Recorded data
+ + + +

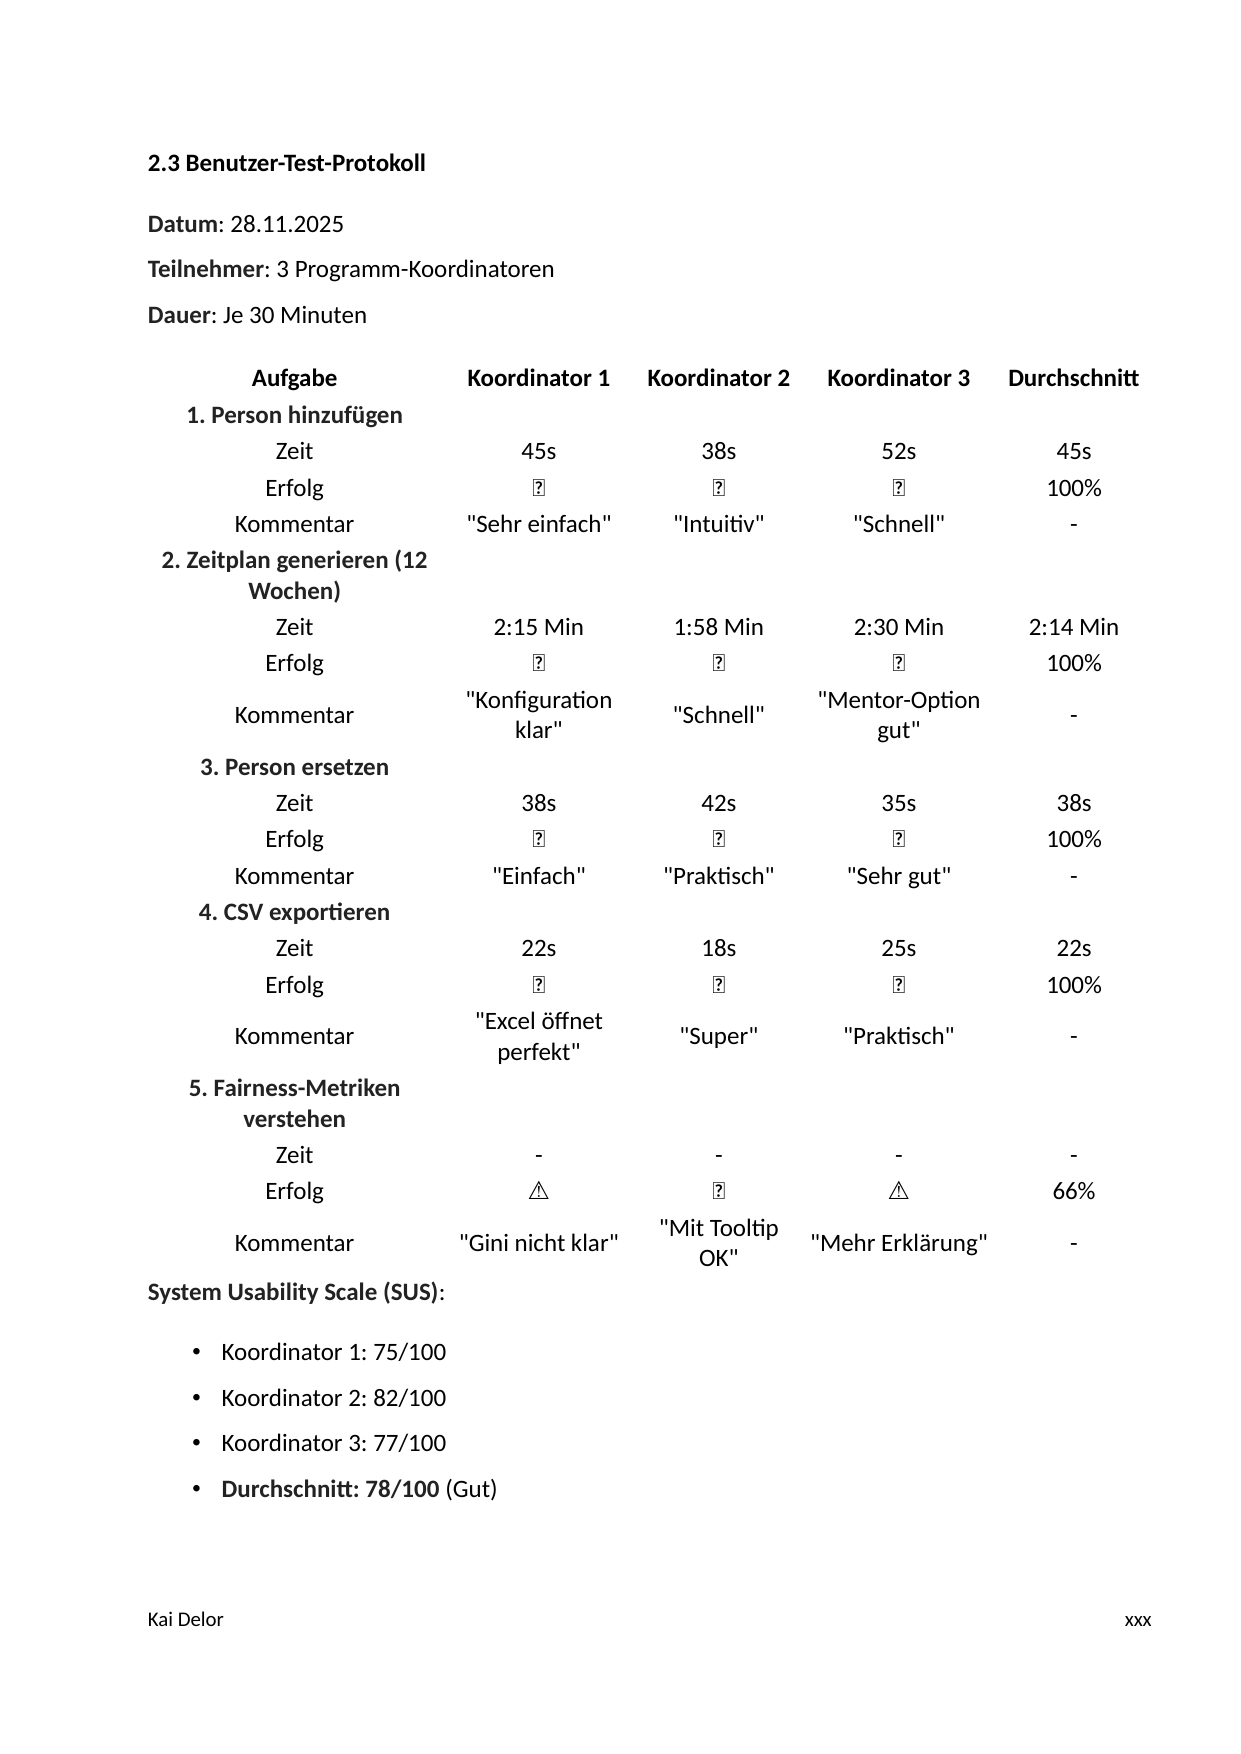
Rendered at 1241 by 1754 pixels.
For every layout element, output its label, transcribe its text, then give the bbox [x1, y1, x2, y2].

table_cell [996, 748, 1152, 784]
table_cell 42s [636, 784, 801, 821]
table_cell ✅ [441, 966, 636, 1002]
table_cell Erfolg [148, 966, 441, 1002]
table_cell 35s [801, 784, 996, 821]
table_cell ✅ [636, 1173, 801, 1209]
table_cell 45s [441, 433, 636, 469]
table_cell - [996, 505, 1152, 541]
table_cell 1. Person hinzufügen [148, 396, 441, 432]
table_cell "Mentor-Option gut" [801, 681, 996, 748]
table_cell [636, 1069, 801, 1136]
list Koordinator 2: 82/100 [192, 1382, 1152, 1412]
table_cell Kommentar [148, 505, 441, 541]
table_cell 100% [996, 645, 1152, 681]
table_cell - [801, 1136, 996, 1172]
table_cell "Einfach" [441, 857, 636, 893]
table_cell Zeit [148, 930, 441, 966]
table_cell ⚠️ [441, 1173, 636, 1209]
list Durchschnitt: 78/100 (Gut) [192, 1473, 1152, 1504]
table_cell 3. Person ersetzen [148, 748, 441, 784]
text 2.3 Benutzer-Test-Protokoll [148, 148, 1152, 178]
table_header Koordinator 3 [801, 360, 996, 396]
table_cell [441, 1069, 636, 1136]
table_cell "Mehr Erklärung" [801, 1209, 996, 1276]
table_cell ✅ [441, 645, 636, 681]
table_cell 45s [996, 433, 1152, 469]
table_cell [996, 541, 1152, 608]
table_cell [801, 396, 996, 432]
table_cell [996, 1069, 1152, 1136]
table_cell [636, 541, 801, 608]
table_cell Erfolg [148, 645, 441, 681]
table_cell - [996, 1136, 1152, 1172]
table_cell [996, 396, 1152, 432]
table_cell [441, 748, 636, 784]
table_cell 100% [996, 469, 1152, 505]
text Datum: 28.11.2025 Teilnehmer: 3 Programm-Koordinatoren Dauer: Je 30 Minuten [148, 208, 1152, 330]
table_cell 100% [996, 821, 1152, 857]
table_cell "Schnell" [801, 505, 996, 541]
table_cell "Excel öffnet perfekt" [441, 1003, 636, 1069]
table_cell 4. CSV exportieren [148, 893, 441, 930]
table_cell "Schnell" [636, 681, 801, 748]
table_cell "Konfiguration klar" [441, 681, 636, 748]
table_cell ✅ [801, 469, 996, 505]
table_cell [441, 893, 636, 930]
table_cell "Sehr einfach" [441, 505, 636, 541]
table_cell Zeit [148, 1136, 441, 1172]
table_cell 38s [636, 433, 801, 469]
table_cell [441, 396, 636, 432]
table_cell - [441, 1136, 636, 1172]
table_cell - [996, 857, 1152, 893]
table_cell Erfolg [148, 469, 441, 505]
table_cell [636, 893, 801, 930]
table_header Aufgabe [148, 360, 441, 396]
table_header Koordinator 2 [636, 360, 801, 396]
table_cell "Intuitiv" [636, 505, 801, 541]
table_cell ✅ [801, 966, 996, 1002]
table_cell 2:30 Min [801, 608, 996, 645]
table_cell ✅ [636, 645, 801, 681]
table_cell Kommentar [148, 857, 441, 893]
table_cell 38s [996, 784, 1152, 821]
table_cell Zeit [148, 608, 441, 645]
table_cell 1:58 Min [636, 608, 801, 645]
table_cell Kommentar [148, 1003, 441, 1069]
table_cell Erfolg [148, 821, 441, 857]
table_cell 66% [996, 1173, 1152, 1209]
table_cell 25s [801, 930, 996, 966]
table_cell Kommentar [148, 681, 441, 748]
table_cell 5. Fairness-Metriken verstehen [148, 1069, 441, 1136]
table_cell - [636, 1136, 801, 1172]
table_cell [801, 541, 996, 608]
table_header Koordinator 1 [441, 360, 636, 396]
table_cell [801, 893, 996, 930]
table_cell 2:14 Min [996, 608, 1152, 645]
table_cell ✅ [636, 821, 801, 857]
table_cell Kommentar [148, 1209, 441, 1276]
table_cell [636, 396, 801, 432]
table_cell ✅ [801, 821, 996, 857]
table_cell 52s [801, 433, 996, 469]
table_cell [801, 748, 996, 784]
table_cell Zeit [148, 784, 441, 821]
table_cell - [996, 1209, 1152, 1276]
table_cell ✅ [636, 966, 801, 1002]
table_cell - [996, 681, 1152, 748]
table_cell Zeit [148, 433, 441, 469]
table_cell "Super" [636, 1003, 801, 1069]
table_cell Erfolg [148, 1173, 441, 1209]
table_header Durchschnitt [996, 360, 1152, 396]
table_cell ✅ [801, 645, 996, 681]
list Koordinator 3: 77/100 [192, 1427, 1152, 1458]
table_cell ✅ [441, 821, 636, 857]
table_cell ✅ [636, 469, 801, 505]
table_cell [801, 1069, 996, 1136]
table_cell [636, 748, 801, 784]
table_cell "Praktisch" [636, 857, 801, 893]
table_cell "Gini nicht klar" [441, 1209, 636, 1276]
table_cell "Mit Tooltip OK" [636, 1209, 801, 1276]
table_cell 2:15 Min [441, 608, 636, 645]
table_cell "Sehr gut" [801, 857, 996, 893]
table_cell 2. Zeitplan generieren (12 Wochen) [148, 541, 441, 608]
list Koordinator 1: 75/100 [192, 1336, 1152, 1367]
table_cell 18s [636, 930, 801, 966]
table_cell 22s [996, 930, 1152, 966]
table_cell 38s [441, 784, 636, 821]
table_cell - [996, 1003, 1152, 1069]
table_cell [996, 893, 1152, 930]
table_cell ⚠️ [801, 1173, 996, 1209]
table_cell [441, 541, 636, 608]
table_cell 100% [996, 966, 1152, 1002]
table_cell "Praktisch" [801, 1003, 996, 1069]
table_cell ✅ [441, 469, 636, 505]
text System Usability Scale (SUS): [148, 1276, 1152, 1306]
table_cell 22s [441, 930, 636, 966]
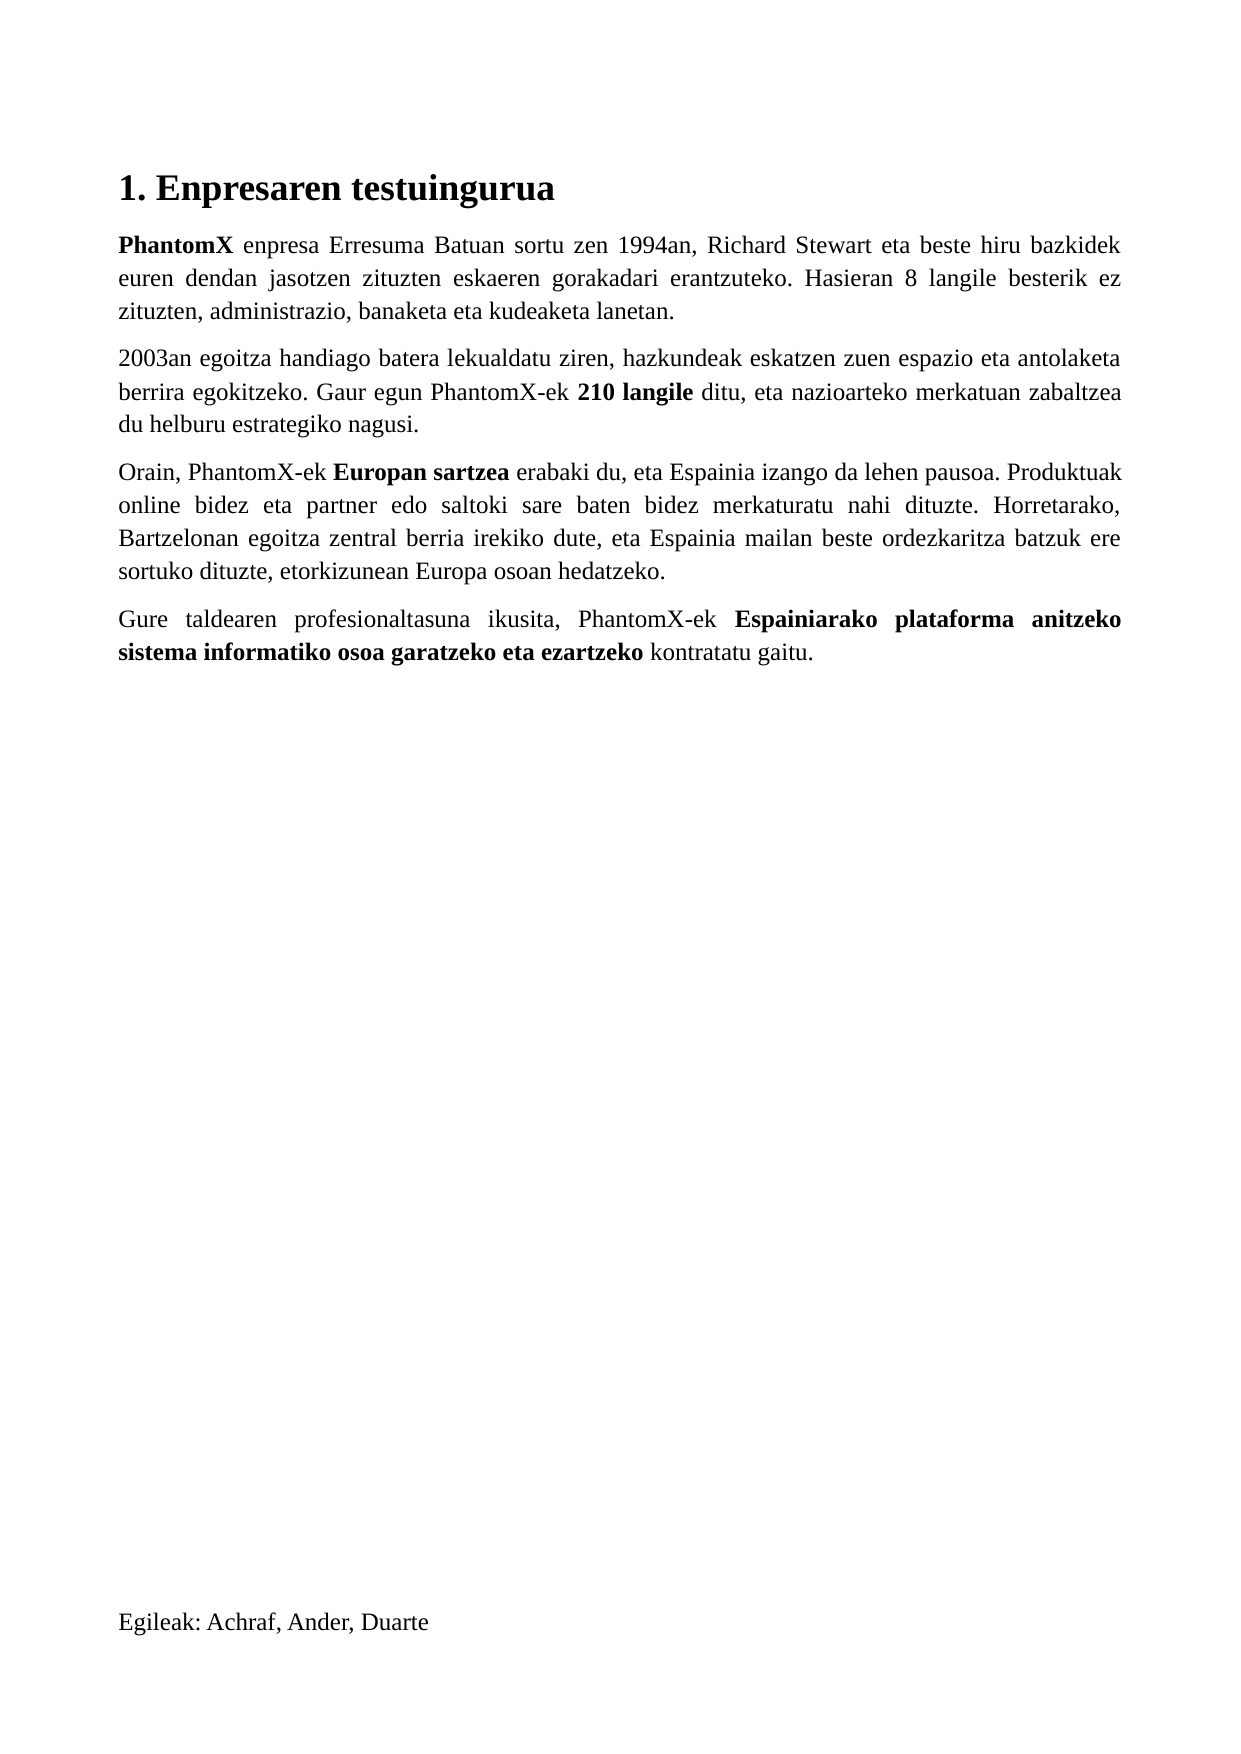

+ + + +

- Set problem
Arrange the lines from all the rows above as a numbered list, skipping blank lines and leaving the pictures out.

- Answer to this task
1. Rendered at 1241 by 1754 pixels.
2. For every layout element, output its label, transcribe its text, then give the bbox [x1, y1, x2, y2].
3. table_cell [996, 748, 1152, 784]
4. table_cell 42s [636, 784, 801, 821]
5. table_cell ✅ [441, 966, 636, 1002]
6. table_cell Erfolg [148, 966, 441, 1002]
7. table_cell 35s [801, 784, 996, 821]
8. table_cell ✅ [636, 1173, 801, 1209]
9. table_cell 45s [441, 433, 636, 469]
10. table_cell - [996, 505, 1152, 541]
11. table_cell 1. Person hinzufügen [148, 396, 441, 432]
12. table_cell "Mentor-Option gut" [801, 681, 996, 748]
13. table_cell [636, 1069, 801, 1136]
14. list Koordinator 2: 82/100 [192, 1382, 1152, 1412]
15. table_cell Kommentar [148, 505, 441, 541]
16. table_cell 100% [996, 645, 1152, 681]
17. table_cell - [801, 1136, 996, 1172]
18. table_cell "Einfach" [441, 857, 636, 893]
19. table_cell Zeit [148, 930, 441, 966]
20. table_cell ⚠️ [441, 1173, 636, 1209]
21. list Durchschnitt: 78/100 (Gut) [192, 1473, 1152, 1504]
22. table_cell 3. Person ersetzen [148, 748, 441, 784]
23. text 2.3 Benutzer-Test-Protokoll [148, 148, 1152, 178]
24. table_header Koordinator 3 [801, 360, 996, 396]
25. table_cell [441, 1069, 636, 1136]
26. table_cell "Mehr Erklärung" [801, 1209, 996, 1276]
27. table_cell ✅ [441, 645, 636, 681]
28. table_cell 45s [996, 433, 1152, 469]
29. table_cell [996, 541, 1152, 608]
30. table_cell [801, 396, 996, 432]
31. table_cell [996, 1069, 1152, 1136]
32. table_cell [636, 541, 801, 608]
33. table_cell Erfolg [148, 645, 441, 681]
34. table_cell - [996, 1136, 1152, 1172]
35. table_cell [996, 396, 1152, 432]
36. table_cell [441, 748, 636, 784]
37. table_cell 100% [996, 469, 1152, 505]
38. text Datum: 28.11.2025 Teilnehmer: 3 Programm-Koordinatoren Dauer: Je 30 Minuten [148, 208, 1152, 330]
39. table_cell 100% [996, 821, 1152, 857]
40. table_cell "Schnell" [801, 505, 996, 541]
41. table_cell "Excel öffnet perfekt" [441, 1003, 636, 1069]
42. table_cell 4. CSV exportieren [148, 893, 441, 930]
43. table_cell "Schnell" [636, 681, 801, 748]
44. table_cell "Konfiguration klar" [441, 681, 636, 748]
45. table_cell ✅ [801, 469, 996, 505]
46. table_cell [441, 893, 636, 930]
47. table_cell "Sehr einfach" [441, 505, 636, 541]
48. table_cell Zeit [148, 1136, 441, 1172]
49. table_cell 38s [636, 433, 801, 469]
50. table_cell [441, 396, 636, 432]
51. table_cell - [441, 1136, 636, 1172]
52. table_cell - [996, 857, 1152, 893]
53. table_cell Erfolg [148, 469, 441, 505]
54. table_cell [636, 893, 801, 930]
55. table_header Aufgabe [148, 360, 441, 396]
56. table_header Koordinator 2 [636, 360, 801, 396]
57. table_cell "Intuitiv" [636, 505, 801, 541]
58. table_cell ✅ [801, 966, 996, 1002]
59. table_cell 2:30 Min [801, 608, 996, 645]
60. table_cell ✅ [636, 645, 801, 681]
61. table_cell Kommentar [148, 857, 441, 893]
62. table_cell 38s [996, 784, 1152, 821]
63. table_cell Zeit [148, 608, 441, 645]
64. table_cell 1:58 Min [636, 608, 801, 645]
65. table_cell Kommentar [148, 1003, 441, 1069]
66. table_cell Erfolg [148, 821, 441, 857]
67. table_cell 66% [996, 1173, 1152, 1209]
68. table_cell 25s [801, 930, 996, 966]
69. table_cell Kommentar [148, 681, 441, 748]
70. table_cell 5. Fairness-Metriken verstehen [148, 1069, 441, 1136]
71. table_cell - [636, 1136, 801, 1172]
72. table_cell [801, 541, 996, 608]
73. table_header Koordinator 1 [441, 360, 636, 396]
74. table_cell [801, 893, 996, 930]
75. table_cell 2:14 Min [996, 608, 1152, 645]
76. table_cell ✅ [636, 821, 801, 857]
77. table_cell Kommentar [148, 1209, 441, 1276]
78. table_cell [636, 396, 801, 432]
79. table_cell ✅ [801, 821, 996, 857]
80. table_cell 52s [801, 433, 996, 469]
81. table_cell [801, 748, 996, 784]
82. table_cell Zeit [148, 784, 441, 821]
83. table_cell - [996, 1209, 1152, 1276]
84. table_cell ✅ [636, 966, 801, 1002]
85. table_cell - [996, 681, 1152, 748]
86. table_cell Zeit [148, 433, 441, 469]
87. table_cell "Super" [636, 1003, 801, 1069]
88. table_cell Erfolg [148, 1173, 441, 1209]
89. table_header Durchschnitt [996, 360, 1152, 396]
90. table_cell ✅ [801, 645, 996, 681]
91. list Koordinator 3: 77/100 [192, 1427, 1152, 1458]
92. table_cell ✅ [441, 821, 636, 857]
93. table_cell ✅ [636, 469, 801, 505]
94. table_cell [801, 1069, 996, 1136]
95. table_cell [636, 748, 801, 784]
96. table_cell "Praktisch" [636, 857, 801, 893]
97. table_cell "Gini nicht klar" [441, 1209, 636, 1276]
98. table_cell "Mit Tooltip OK" [636, 1209, 801, 1276]
99. table_cell 2:15 Min [441, 608, 636, 645]
100. table_cell "Sehr gut" [801, 857, 996, 893]
101. table_cell 2. Zeitplan generieren (12 Wochen) [148, 541, 441, 608]
102. list Koordinator 1: 75/100 [192, 1336, 1152, 1367]
103. table_cell 18s [636, 930, 801, 966]
104. table_cell 22s [996, 930, 1152, 966]
105. table_cell 38s [441, 784, 636, 821]
106. table_cell - [996, 1003, 1152, 1069]
107. table_cell [996, 893, 1152, 930]
108. table_cell ⚠️ [801, 1173, 996, 1209]
109. table_cell [441, 541, 636, 608]
110. table_cell 100% [996, 966, 1152, 1002]
111. table_cell "Praktisch" [801, 1003, 996, 1069]
112. table_cell ✅ [441, 469, 636, 505]
113. text System Usability Scale (SUS): [148, 1276, 1152, 1306]
114. table_cell 22s [441, 930, 636, 966]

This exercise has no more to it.